One more nuance worth keeping. The amount of empathy the unhurt partner showed beforehand, measured with standard self-report scales, predicted how much the brain coupling went up during handholding. More empathic partners produced more synchrony, which tracked with more pain relief. That is a finding worth saying out loud, because it suggests touch by itself is not the whole story; the inner state of the person doing the touching matters.
The control conditions in the study are part of why the result is taken seriously. Coupling did not jump simply because two people were in the same room. It did not jump when they sat near each other and refrained from touch. It rose specifically in the handholding-with-pain condition, and the size of that rise mapped onto the size of the pain reduction. Goldstein has framed this as a kind of analgesic dialogue between two nervous systems, with touch as the channel that carries the signal.

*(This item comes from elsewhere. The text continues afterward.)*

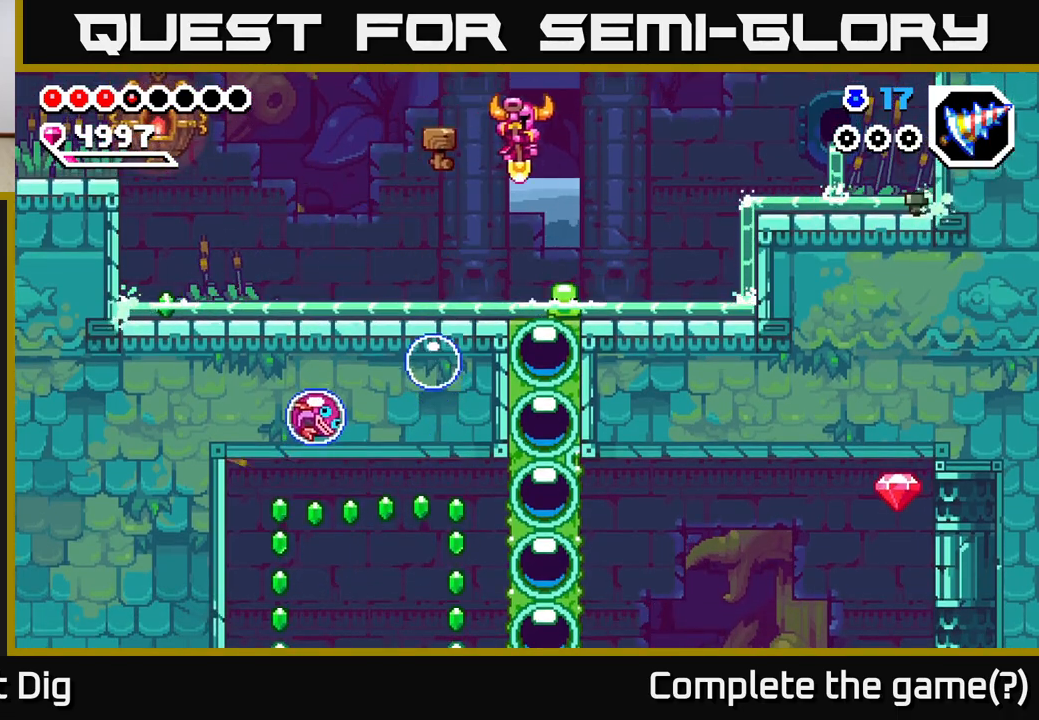
{"buttons": ["A", "DPAD_RIGHT"], "right_stick": "center", "events": [[483, "DPAD_DOWN", "up"]]}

Why brain waves syncing might dial down pain
Pain perception is not a one-way signal from a hot pan to your brain. The brain decides, in real time, how loud to make the alarm. A wide review of chronic pain mechanisms describes pain as a fundamentally biopsychosocial event, modulated by attention, expectation, mood, and social context.5 The dial is real. Distraction, reassurance, and a calm autonomic nervous system can all turn it down. Stress and isolation can turn it up.

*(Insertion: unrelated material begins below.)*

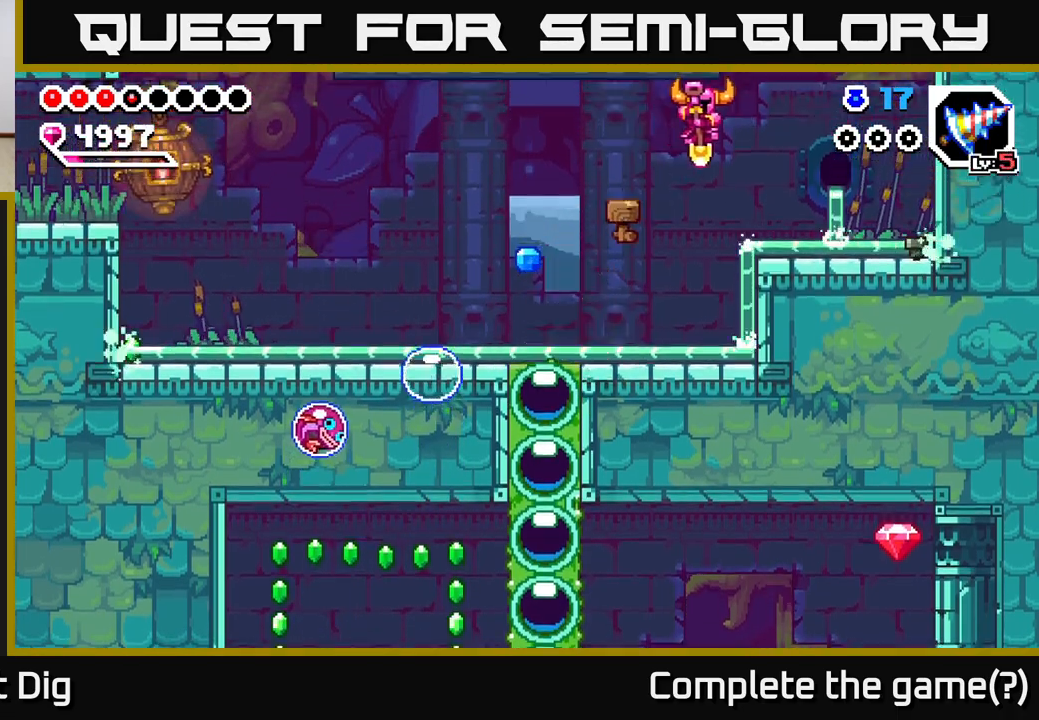
{"buttons": [], "right_stick": "center", "events": [[183, "A", "up"], [367, "X", "down"], [450, "X", "up"], [483, "DPAD_RIGHT", "up"]]}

The alpha-mu rhythm Goldstein’s team flagged is interesting because it is the EEG signature of the somatosensory cortex when it is at rest. When you pay attention to a sensation in your body, that rhythm tends to suppress, like a screen lighting up. When two brains hover around the same alpha-mu state at the same time, the simplest reading is that the partners’ attentional and bodily systems are tuned to each other rather than fragmenting under the threat.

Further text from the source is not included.